Verifiable inference via zero-knowledge proofs. Approaches like zkML can prove that a published commitment of a specific model was loaded and produced the given output for a given input, without revealing weights. They're currently too slow and expensive for real-time traffic and only cover small models. We track the research but don't expect it to be economical for general-purpose serving this decade.

What a buyer should actually do

  1. Start with your own workspace pool. Requests routed to devices you own — same workspace, same Lovelace account — carry the same workspace-direct handoff, and the data plane never transits Lovelace. This is the strongest isolation story we offer today, and it's free on all plans.

  2. Require a minimum reputation tier for marketplace traffic. options.min_tier: "gold" excludes Bronze providers from routing.
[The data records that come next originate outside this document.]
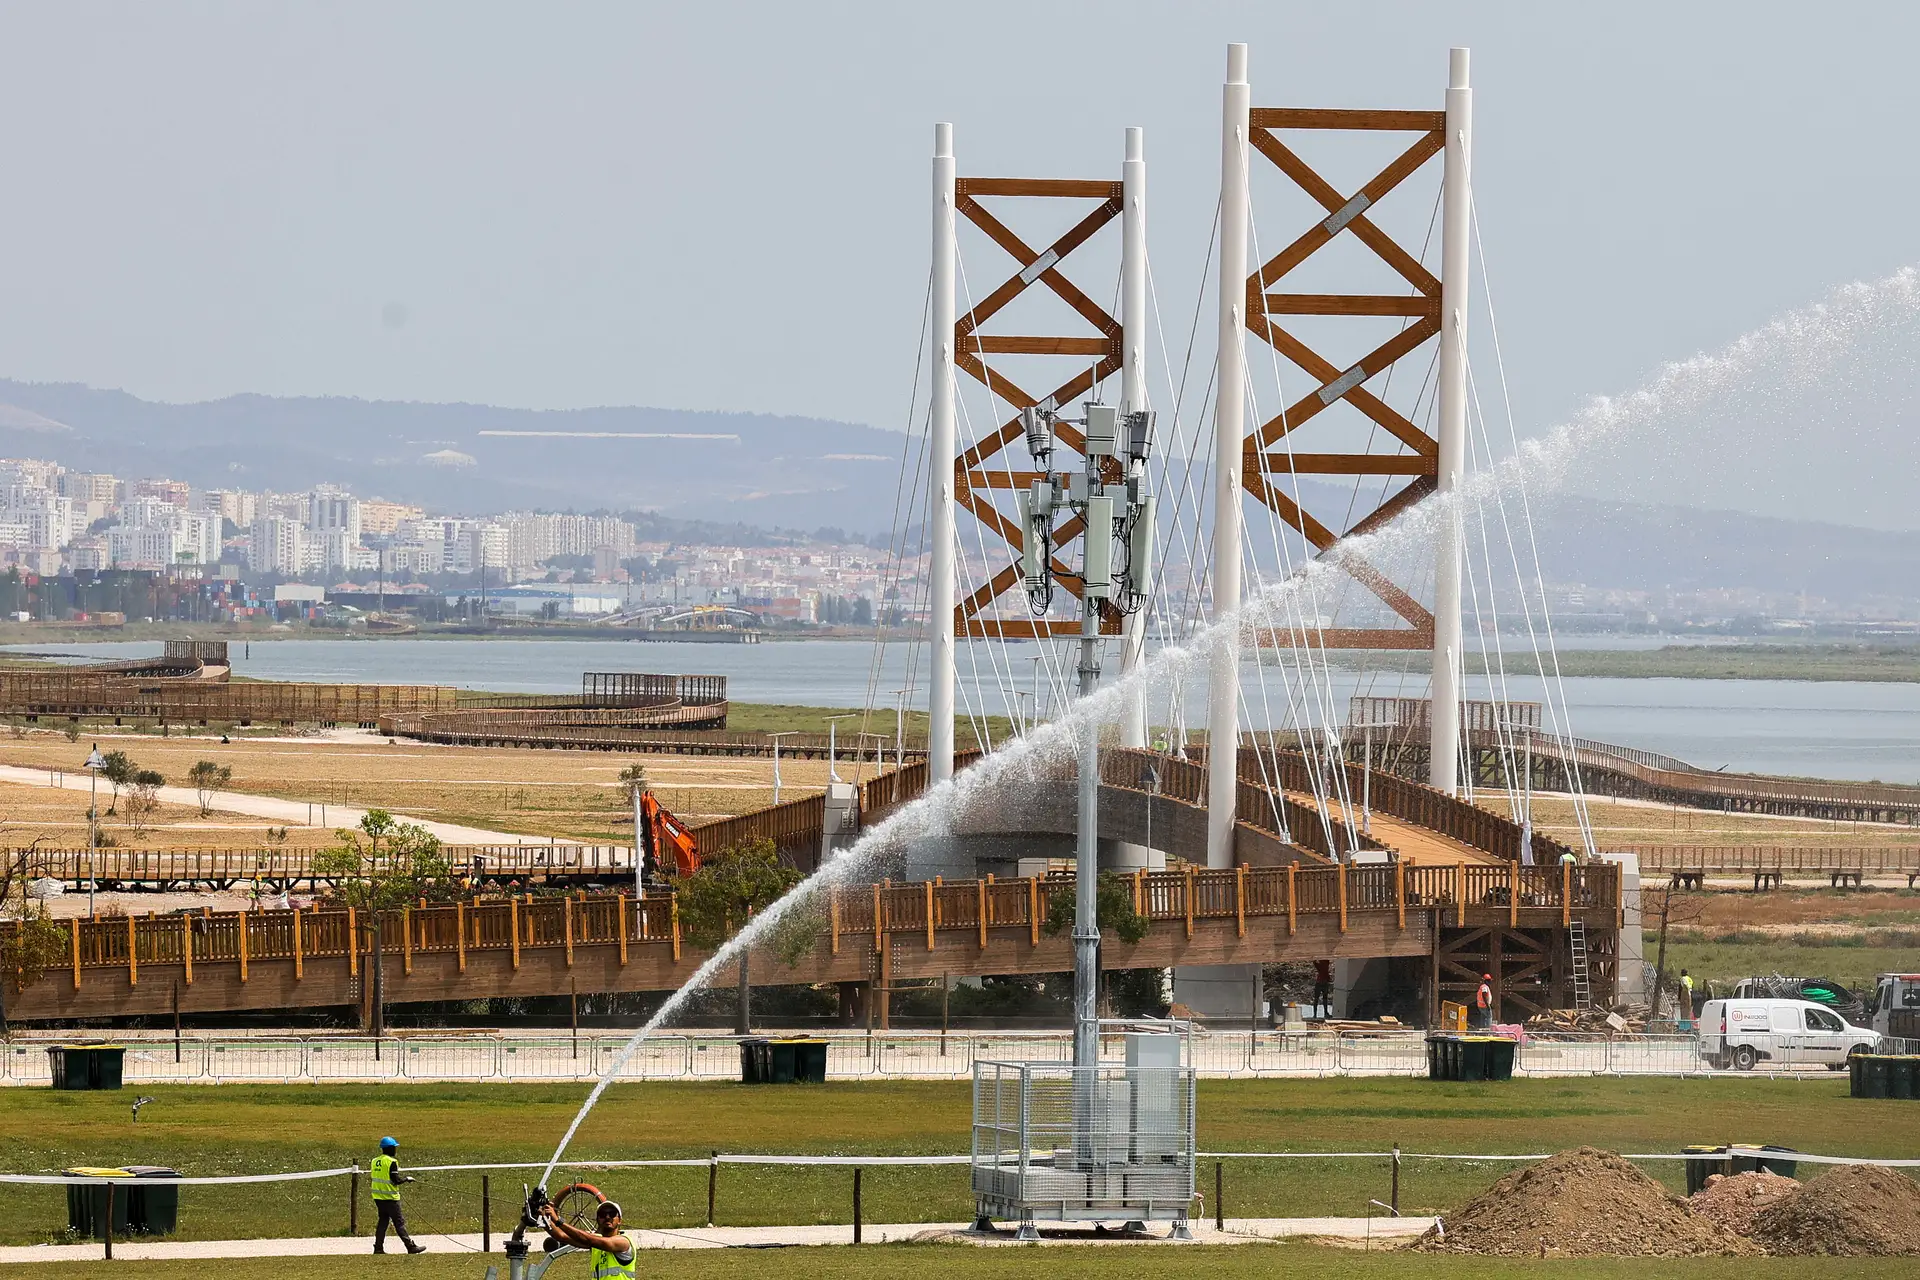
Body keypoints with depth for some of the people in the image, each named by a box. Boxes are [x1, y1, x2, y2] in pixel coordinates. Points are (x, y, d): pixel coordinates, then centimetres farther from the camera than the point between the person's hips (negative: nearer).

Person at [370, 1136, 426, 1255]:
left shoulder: (375, 1161, 7)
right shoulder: (391, 1162, -16)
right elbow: (396, 1180, -18)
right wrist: (407, 1178, 0)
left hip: (378, 1196, 7)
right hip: (390, 1198, -7)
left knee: (383, 1221, 13)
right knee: (399, 1222, -3)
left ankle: (378, 1247, 10)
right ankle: (411, 1246, 1)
Gold providers have at least 14 days of ≥85/100 score on the specific (task, model) pair you're dispatching.

  3. Use lattice:compute:workspace_only for end-user OAuth tokens. This scope tells the gateway never to fall back to marketplace providers for that user's requests, even if their workspace pool is empty. The request will fail with no_workspace_provider instead of silently routing to an unfamiliar peer.

  4. Sample structured feedback. Send POST /v1/feedback after a request with a quality judgment when you can. It feeds the reputation pipeline and pressures underperforming providers off the top tiers.

What Lovelace guarantees — and doesn't — in short

We guarantee:

  • The daemon at the end of a tunnel is the one whose DID we routed to.
  • The handoff JWT can only be minted by accounts-service, and only for a (buyer, provider, task, model) tuple the gateway approved.
  • A provider claiming to serve a canonical model has a runtime-local model whose file hash matches the catalog entry at probe time.

We do not guarantee:

  • The model loaded at request time is still the one fingerprinted at probe time.
  • The daemon isn't logging traffic it shouldn't.
  • The provider's declared resource budget matches what they actually consume.

If your workload needs stronger guarantees than this, stay in your own workspace pool, or wait for the verified-hardware tier. Don't deploy to the marketplace assuming cryptographic proof of inference — we don't have it yet, and we're not going to pretend we do.